_ACTION ITEM 1_
Write out the passage of the policy text between "IPM Holdings, Inc. is committed to high" and "or subject concern.", inclusive.

_SOURCE TEXT_
IPM Holdings, Inc. is committed to protecting security holder investments and expects all employees to comply with the applicable reporting obligations and trading restrictions imposed by the Company, the Securities and Exchange Commission and the Philippine Stock Exchange.  Employees who are in possession of material information about the Company must not trade in securities of the Company until such information is generally and publicly available.  Providing inside information to others who then trade on such information is also strictly prohibited.  Employees should make themselves familiar with the Corporation's Trading and Disclosure Policies.

 

 

POLICY ON WHISTLE-BLOWING

IPM Holdings, Inc. is committed to high standards of ethical, moral and legal conduct.  The Company encourages directors, officers and employees to report suspected anomalies, illegal acts, malpractices and violations of the Company’s Code of Business Conduct and Ethics and other Company rules and regulations, and are assured that they may do so without fear of retaliation, punishment or unfair treatment. 

 

To facilitate follow-up and inquiries during investigation, Whistleblowers are encouraged to identify themselves.  All reports shall be treated in strictest confidence and the identity of the Whistleblower will not be disclosed if the Whistleblower so prefers, unless the Whistleblower will be required to stand as a witness in court. The Company is not required to maintain the Whistleblower’s anonymity where the latter has told others of the report or subject concern.

_SUPPLIED MATERIAL_
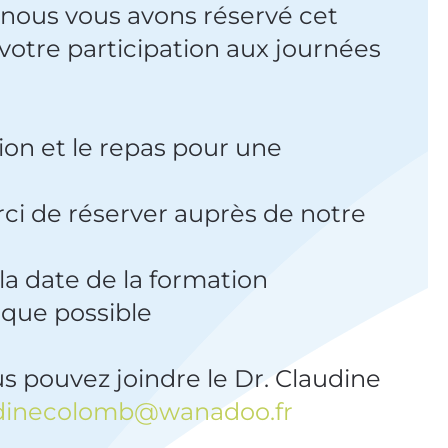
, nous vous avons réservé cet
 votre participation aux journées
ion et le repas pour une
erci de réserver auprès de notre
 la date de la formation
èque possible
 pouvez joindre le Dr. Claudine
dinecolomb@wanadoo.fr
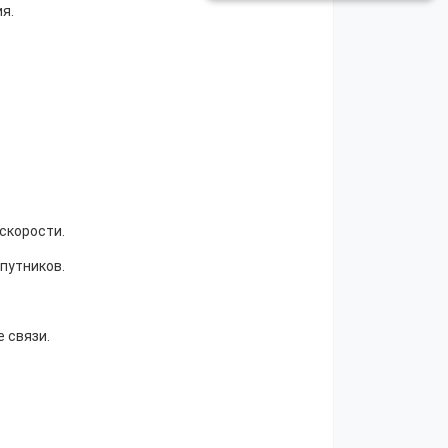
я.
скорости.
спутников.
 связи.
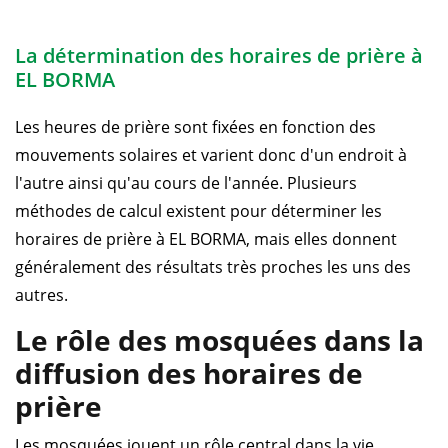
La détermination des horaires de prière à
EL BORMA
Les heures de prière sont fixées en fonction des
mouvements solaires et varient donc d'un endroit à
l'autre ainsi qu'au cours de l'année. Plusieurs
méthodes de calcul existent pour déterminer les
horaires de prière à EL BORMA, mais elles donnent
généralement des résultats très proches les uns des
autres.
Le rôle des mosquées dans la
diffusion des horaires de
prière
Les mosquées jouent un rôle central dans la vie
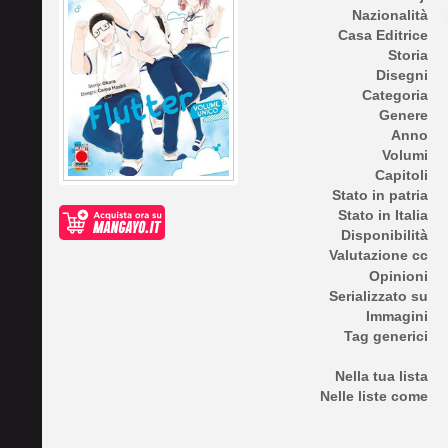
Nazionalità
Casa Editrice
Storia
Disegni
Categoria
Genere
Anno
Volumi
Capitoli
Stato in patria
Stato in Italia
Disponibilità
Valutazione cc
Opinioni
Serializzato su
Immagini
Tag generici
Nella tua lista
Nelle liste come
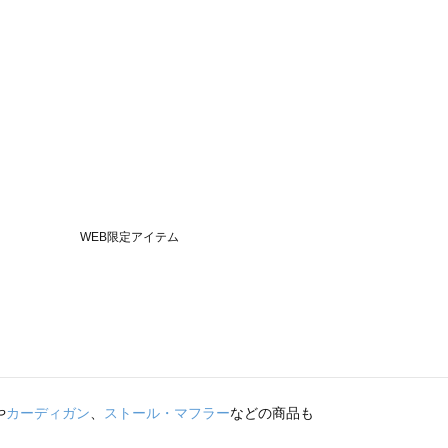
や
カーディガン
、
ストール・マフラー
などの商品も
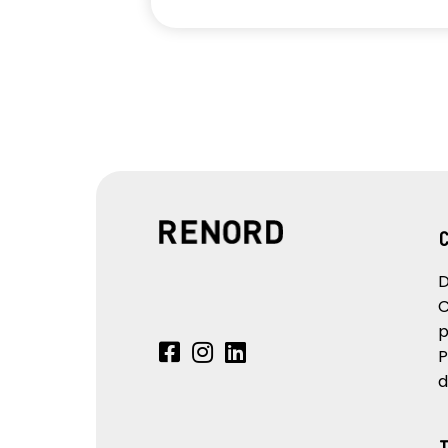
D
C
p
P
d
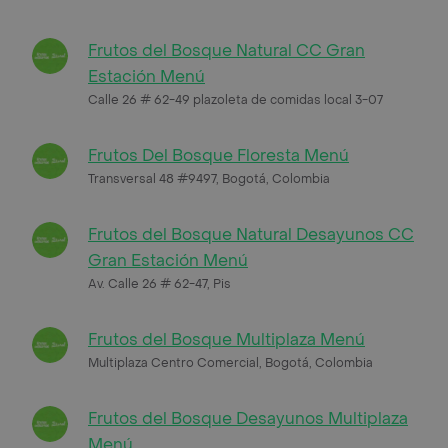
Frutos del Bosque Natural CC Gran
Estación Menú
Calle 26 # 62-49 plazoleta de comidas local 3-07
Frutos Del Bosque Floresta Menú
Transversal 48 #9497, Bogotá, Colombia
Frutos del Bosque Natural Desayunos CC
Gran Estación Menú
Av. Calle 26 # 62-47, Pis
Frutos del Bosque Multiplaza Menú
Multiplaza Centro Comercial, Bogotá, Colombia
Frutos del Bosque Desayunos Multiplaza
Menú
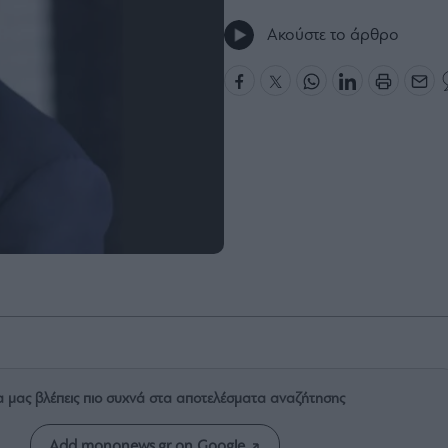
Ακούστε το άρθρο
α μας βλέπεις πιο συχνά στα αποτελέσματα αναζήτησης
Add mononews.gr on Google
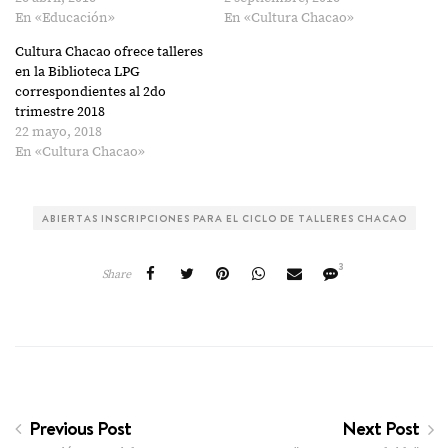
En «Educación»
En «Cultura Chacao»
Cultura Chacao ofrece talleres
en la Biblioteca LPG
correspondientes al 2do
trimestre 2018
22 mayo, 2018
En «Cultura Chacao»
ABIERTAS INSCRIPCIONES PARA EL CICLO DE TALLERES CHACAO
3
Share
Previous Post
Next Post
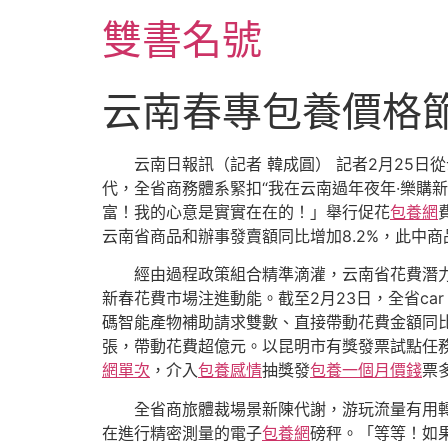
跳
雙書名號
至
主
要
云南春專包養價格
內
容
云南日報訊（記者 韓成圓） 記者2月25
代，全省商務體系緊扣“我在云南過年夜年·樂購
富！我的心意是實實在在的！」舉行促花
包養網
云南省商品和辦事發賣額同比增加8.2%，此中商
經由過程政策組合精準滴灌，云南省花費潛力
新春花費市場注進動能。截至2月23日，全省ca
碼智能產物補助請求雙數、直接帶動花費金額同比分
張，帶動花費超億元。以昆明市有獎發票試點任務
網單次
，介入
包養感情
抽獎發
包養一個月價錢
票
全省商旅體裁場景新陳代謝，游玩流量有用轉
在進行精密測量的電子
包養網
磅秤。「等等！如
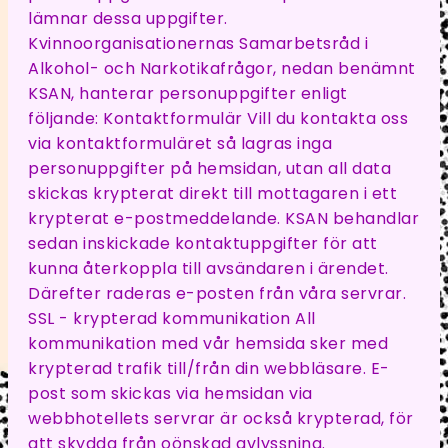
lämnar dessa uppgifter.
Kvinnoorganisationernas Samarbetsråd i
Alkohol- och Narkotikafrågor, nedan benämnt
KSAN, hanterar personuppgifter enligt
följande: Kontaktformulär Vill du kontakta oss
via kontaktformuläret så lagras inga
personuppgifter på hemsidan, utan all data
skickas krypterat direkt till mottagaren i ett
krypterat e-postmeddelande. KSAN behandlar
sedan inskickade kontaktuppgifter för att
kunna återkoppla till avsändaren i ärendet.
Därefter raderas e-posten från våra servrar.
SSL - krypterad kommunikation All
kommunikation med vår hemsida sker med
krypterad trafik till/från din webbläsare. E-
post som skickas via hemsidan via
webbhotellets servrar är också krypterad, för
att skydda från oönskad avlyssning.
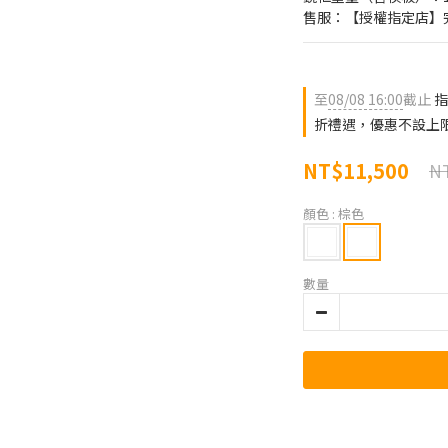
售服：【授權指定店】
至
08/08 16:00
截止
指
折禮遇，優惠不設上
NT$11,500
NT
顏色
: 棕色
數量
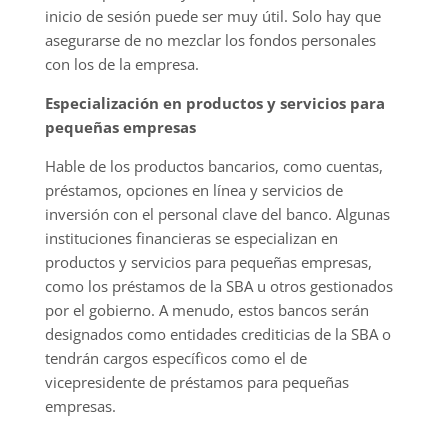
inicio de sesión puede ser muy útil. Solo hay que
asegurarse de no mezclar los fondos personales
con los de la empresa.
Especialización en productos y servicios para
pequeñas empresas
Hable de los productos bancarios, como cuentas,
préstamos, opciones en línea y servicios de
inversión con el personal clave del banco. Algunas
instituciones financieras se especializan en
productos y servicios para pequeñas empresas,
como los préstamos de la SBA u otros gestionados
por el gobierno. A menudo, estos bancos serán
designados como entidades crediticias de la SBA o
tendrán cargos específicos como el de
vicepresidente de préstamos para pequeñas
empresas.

* * *

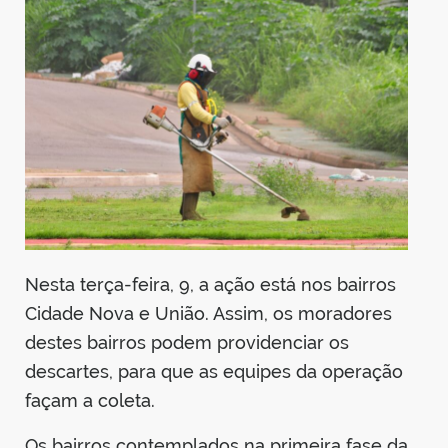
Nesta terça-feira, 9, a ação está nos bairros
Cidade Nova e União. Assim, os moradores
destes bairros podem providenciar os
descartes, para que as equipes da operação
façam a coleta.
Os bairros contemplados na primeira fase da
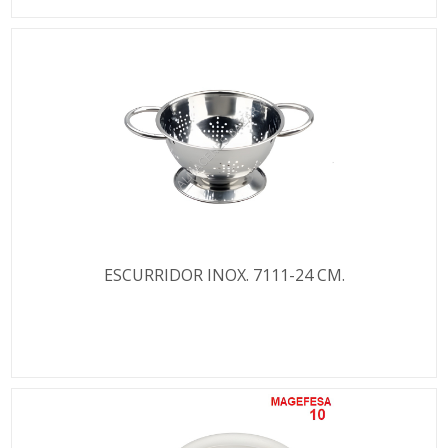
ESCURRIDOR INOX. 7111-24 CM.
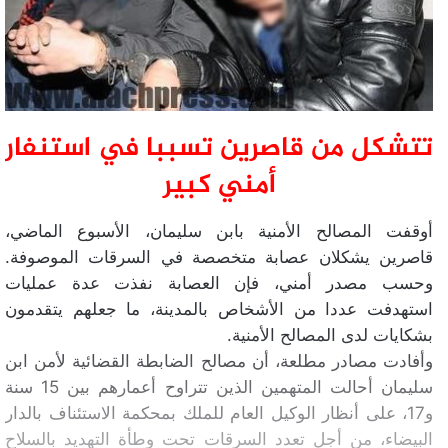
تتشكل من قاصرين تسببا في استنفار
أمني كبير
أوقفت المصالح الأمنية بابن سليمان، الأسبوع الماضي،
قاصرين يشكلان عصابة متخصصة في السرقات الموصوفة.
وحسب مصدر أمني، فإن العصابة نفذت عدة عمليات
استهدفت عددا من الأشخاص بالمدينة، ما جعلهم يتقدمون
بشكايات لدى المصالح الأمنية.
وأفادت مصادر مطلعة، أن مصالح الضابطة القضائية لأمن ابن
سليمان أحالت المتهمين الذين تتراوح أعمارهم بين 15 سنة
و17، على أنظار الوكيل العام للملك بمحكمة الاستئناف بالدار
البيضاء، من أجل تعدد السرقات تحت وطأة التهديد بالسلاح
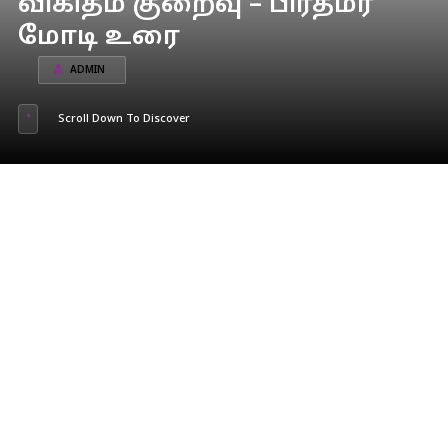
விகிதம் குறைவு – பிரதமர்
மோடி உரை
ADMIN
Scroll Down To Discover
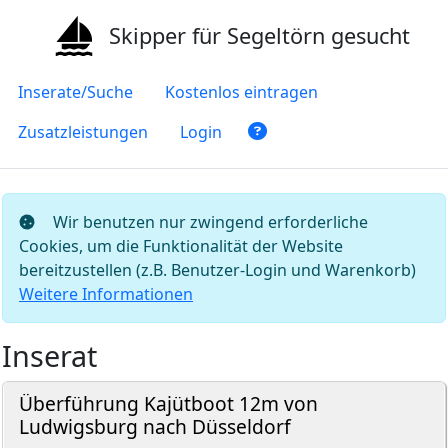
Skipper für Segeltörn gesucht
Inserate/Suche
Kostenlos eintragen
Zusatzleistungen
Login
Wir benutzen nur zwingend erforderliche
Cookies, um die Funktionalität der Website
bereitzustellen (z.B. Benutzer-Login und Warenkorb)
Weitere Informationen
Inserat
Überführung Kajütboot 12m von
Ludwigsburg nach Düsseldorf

==

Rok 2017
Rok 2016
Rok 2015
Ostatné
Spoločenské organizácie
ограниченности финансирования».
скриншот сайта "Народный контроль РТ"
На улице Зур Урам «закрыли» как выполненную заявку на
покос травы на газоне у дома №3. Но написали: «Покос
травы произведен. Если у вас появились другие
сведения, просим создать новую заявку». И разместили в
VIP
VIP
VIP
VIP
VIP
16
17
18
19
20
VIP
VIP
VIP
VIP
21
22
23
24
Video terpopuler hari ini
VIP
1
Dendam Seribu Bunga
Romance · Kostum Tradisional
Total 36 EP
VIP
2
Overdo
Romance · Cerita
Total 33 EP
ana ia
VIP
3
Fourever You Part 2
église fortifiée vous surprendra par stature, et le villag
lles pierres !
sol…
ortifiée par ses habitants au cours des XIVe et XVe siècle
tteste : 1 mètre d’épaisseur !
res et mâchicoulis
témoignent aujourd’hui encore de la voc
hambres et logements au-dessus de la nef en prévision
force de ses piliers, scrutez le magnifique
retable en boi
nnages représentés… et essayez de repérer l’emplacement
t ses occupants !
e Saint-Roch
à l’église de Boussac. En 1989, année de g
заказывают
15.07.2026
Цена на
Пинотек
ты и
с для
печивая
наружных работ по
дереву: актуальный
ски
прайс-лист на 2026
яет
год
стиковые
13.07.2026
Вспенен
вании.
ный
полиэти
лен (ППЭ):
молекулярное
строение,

_ACTION ITEM 2_
From the records, reproduce verbatim the lines between the line holding "avons réservé cet" and the line holding "Add mononews.gr on Google", inclusive. Leave out the pictures.

_REPLY 1_
IPM Holdings, Inc. is committed to high standards of ethical, moral and legal conduct.  The Company encourages directors, officers and employees to report suspected anomalies, illegal acts, malpractices and violations of the Company’s Code of Business Conduct and Ethics and other Company rules and regulations, and are assured that they may do so without fear of retaliation, punishment or unfair treatment. 

 

To facilitate follow-up and inquiries during investigation, Whistleblowers are encouraged to identify themselves.  All reports shall be treated in strictest confidence and the identity of the Whistleblower will not be disclosed if the Whistleblower so prefers, unless the Whistleblower will be required to stand as a witness in court. The Company is not required to maintain the Whistleblower’s anonymity where the latter has told others of the report or subject concern.

_REPLY 2_
, nous vous avons réservé cet
 votre participation aux journées
ion et le repas pour une
erci de réserver auprès de notre
 la date de la formation
èque possible
 pouvez joindre le Dr. Claudine
dinecolomb@wanadoo.fr
я.
скорости.
спутников.
 связи.
La détermination des horaires de prière à
EL BORMA
Les heures de prière sont fixées en fonction des
mouvements solaires et varient donc d'un endroit à
l'autre ainsi qu'au cours de l'année. Plusieurs
méthodes de calcul existent pour déterminer les
horaires de prière à EL BORMA, mais elles donnent
généralement des résultats très proches les uns des
autres.
Le rôle des mosquées dans la
diffusion des horaires de
prière
Les mosquées jouent un rôle central dans la vie
Nazionalità
Casa Editrice
Storia
Disegni
Categoria
Genere
Anno
Volumi
Capitoli
Stato in patria
Stato in Italia
Disponibilità
Valutazione cc
Opinioni
Serializzato su
Immagini
Tag generici
Nella tua lista
Nelle liste come
や
カーディガン
、
ストール・マフラー
などの商品も
D
C
p
P
d
Frutos del Bosque Natural CC Gran
Estación Menú
Calle 26 # 62-49 plazoleta de comidas local 3-07
Frutos Del Bosque Floresta Menú
Transversal 48 #9497, Bogotá, Colombia
Frutos del Bosque Natural Desayunos CC
Gran Estación Menú
Av. Calle 26 # 62-47, Pis
Frutos del Bosque Multiplaza Menú
Multiplaza Centro Comercial, Bogotá, Colombia
Frutos del Bosque Desayunos Multiplaza
Menú
Ακούστε το άρθρο
α μας βλέπεις πιο συχνά στα αποτελέσματα αναζήτησης
Add mononews.gr on Google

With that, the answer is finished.